Он рассказал ей все, что узнал от Меньшова, и спросил, не нужно ли ей чего; она ответила, что ничего не нужно.
Они опять помолчали.
– Ну, а насчет больницы, – вдруг сказала она, взглянув на него своим косым взглядом, – если вы хотите, я пойду и вина тоже не буду пить…
Нехлюдов молча посмотрел ей в глаза. Глаза ее улыбались.
– Это очень хорошо, – только мог сказать он и простился с нею.
«Да, да, она совсем другой человек», – думал Нехлюдов, испытывая после прежних сомнений совершенно новое, никогда не испытанное им чувство уверенности в непобедимости любви.
* * *
Вернувшись после этого свидания в свою вонючую камеру, Маслова сняла халат и села на свое место нар, опустив руки на колена. В камере были только: чахоточная владимирская с грудным ребенком, старушка Меньшова и сторожиха с двумя детьми. Дьячкову дочь вчера признали душевнобольной и отправили в больницу. Остальные же все женщины стирали. Старушка лежала на нарах и спала; дети были в коридоре, дверь в который была отворена. Владимирская с ребенком на руках и сторожиха с чулком, который она не переставала вязать быстрыми пальцами, подошли к Масловой.
– Ну, что, повидались? – спросили они.
Маслова, не отвечая, сидела на высоких нарах, болтая не достающими до полу ногами.
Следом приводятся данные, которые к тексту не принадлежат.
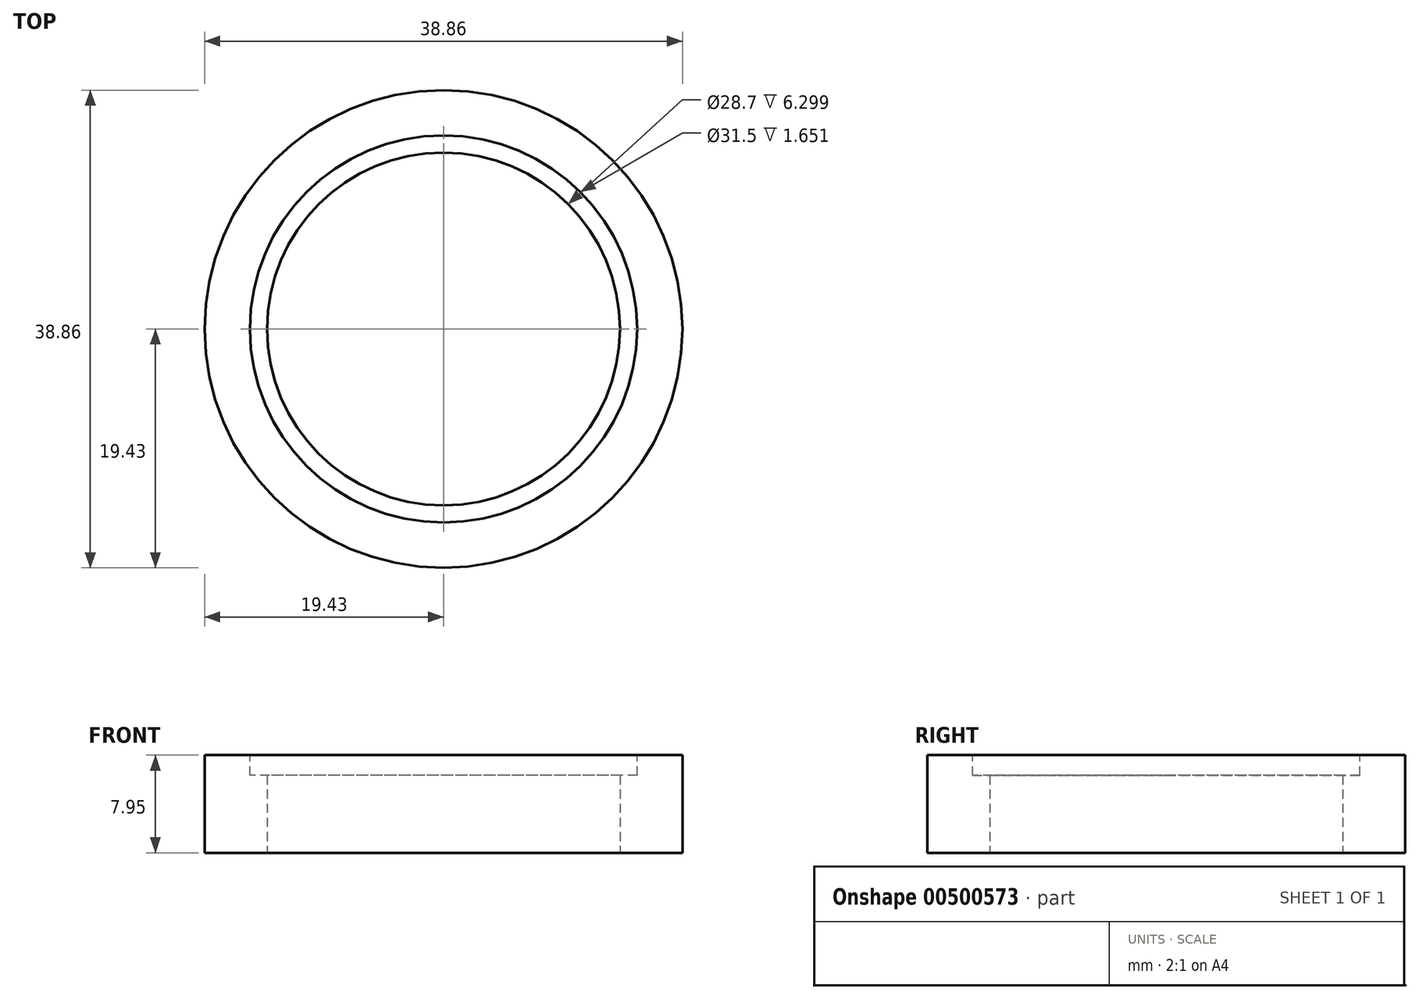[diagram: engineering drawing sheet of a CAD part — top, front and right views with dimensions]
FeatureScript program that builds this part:
annotation { "Feature Type Name" : "Feature", "Feature Type Description" : "" }
export const myFeature = defineFeature(function(context is Context, id is Id, definition is map)
    precondition{}
    {
        {
            var Q0;
            Q0=qCreatedBy(makeId("Top.planeOp"),FACE);
            var sketch = newSketch(context, id + "F0", { "sketchPlane" : qUnion([Q0])});
            skCircle(sketch, "E0", {"center": v(0, 0) * mm, "radius": 14.35 * mm});
            skCircle(sketch, "E1.0", {"center": v(0, 0) * mm, "radius": 19.43 * mm});
            skSolve(sketch);
        }
        {
            var Q0;
            Q0=makeQuery(id+"F0.imprint","IMPRINT",FACE,{"disambiguationData":[TD([[makeQuery(id+"F0.imprint","IMPRINT",EDGE,{"derivedFrom":sQuery(id+"F0.wireOp",EDGE,"E0")}),-1.0]])]});
            extrude(context, id + "F1", {"entities" : qUnion([Q0]), "depth" : 7.95 * mm, "offsetDistance" : 25.4 * mm});
        }
        {
            var Q0;
            Q0=makeQuery(id+"F1.opExtrude","CAP_FACE",FACE,{"disambiguationData":[OSD([sQuery(id+"F0.wireOp",EDGE,"E0"),sQuery(id+"F0.wireOp",EDGE,"E1.0")])],"isStart":false});
            var sketch = newSketch(context, id + "F2", { "sketchPlane" : qUnion([Q0])});
            skCircle(sketch, "E2.0", {"center": v(0, 0) * mm, "radius": 15.75 * mm});
            skSolve(sketch);
        }
        {
            var Q0;
            Q0=makeQuery(id+"F2.imprint","IMPRINT",FACE,{"disambiguationData":[TD([[makeQuery(id+"F2.imprint","IMPRINT",EDGE,{"derivedFrom":sQuery(id+"F2.wireOp",EDGE,"E2.0")}),1.0]])]});
            var Q1;
            Q1=sQuery(id+"F2.wireOp",EDGE,"E2.0");
            extrude(context, id + "F3", {"entities" : qUnion([Q0]), "operationType" : NewBodyOperationType.REMOVE, "surfaceEntities" : qUnion([Q1]), "oppositeDirection" : true, "depth" : 1.65 * mm, "offsetDistance" : 25.4 * mm});
        }
    });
– Чего рюмишь? – сказала сторожиха. – Пуще всего не впадай духом. Эх, Катюха! Ну! – сказала она, быстро шевеля пальцами.
Маслова не отвечала.
– А наши стирать пошли. Сказывали, нынче подаяние большое. Наносили много, говорят, – сказала владимирская.
– Финашка! – закричала сторожиха в дверь. – Куда, постреленок, забежал.
И она вынула одну спицу и, воткнув ее в клубок и чулок, вышла в коридор.
В это время послышался шум шагов и женский говор в коридоре, и обитательницы камеры в котах на босу ногу вошли в нее, каждая неся по калачу, а некоторые и по два. Федосья тотчас же подошла к Масловой.
– Что ж, али что не ладно? – спросила Федосья, своими ясными голубыми глазами любовно глядя на Маслову. – А вот нам к чаю, – и она стала укладывать калачи на полочку.
– Что ж, или раздумал жениться? – сказала Кораблева.
– Нет, не раздумал, да я не хочу, – сказала Маслова. – Так и сказала.
– Вот и дура! – сказала своим басом Кораблева.
– Что ж, коли не жить вместе, на кой ляд жениться? – сказала Федосья.
– Да ведь вот твой муж идет же с тобой, – сказала сторожиха.
– Что ж, мы с ним в законе, – сказала Федосья. – А ему зачем закон принимать, коли не жить?
– Во дура! Зачем? Да женись он, так он озолотит ее.
– Он сказал: «Куда бы тебя ни послали, я за тобой поеду», – сказала Маслова. – Поедет – поедет, не поедет – не поедет. Я просить не стану. Теперь он в Петербург едет хлопотать. У него там все министры родные, – продолжала она, – только все-таки не нуждаюсь я им.
– Известное дело! – вдруг согласилась Кораблева, разбирая свой мешок и, очевидно, думая о другом. – Что же, винца выпьем?
– Я не стану, – отвечала Маслова. – Пейте сами.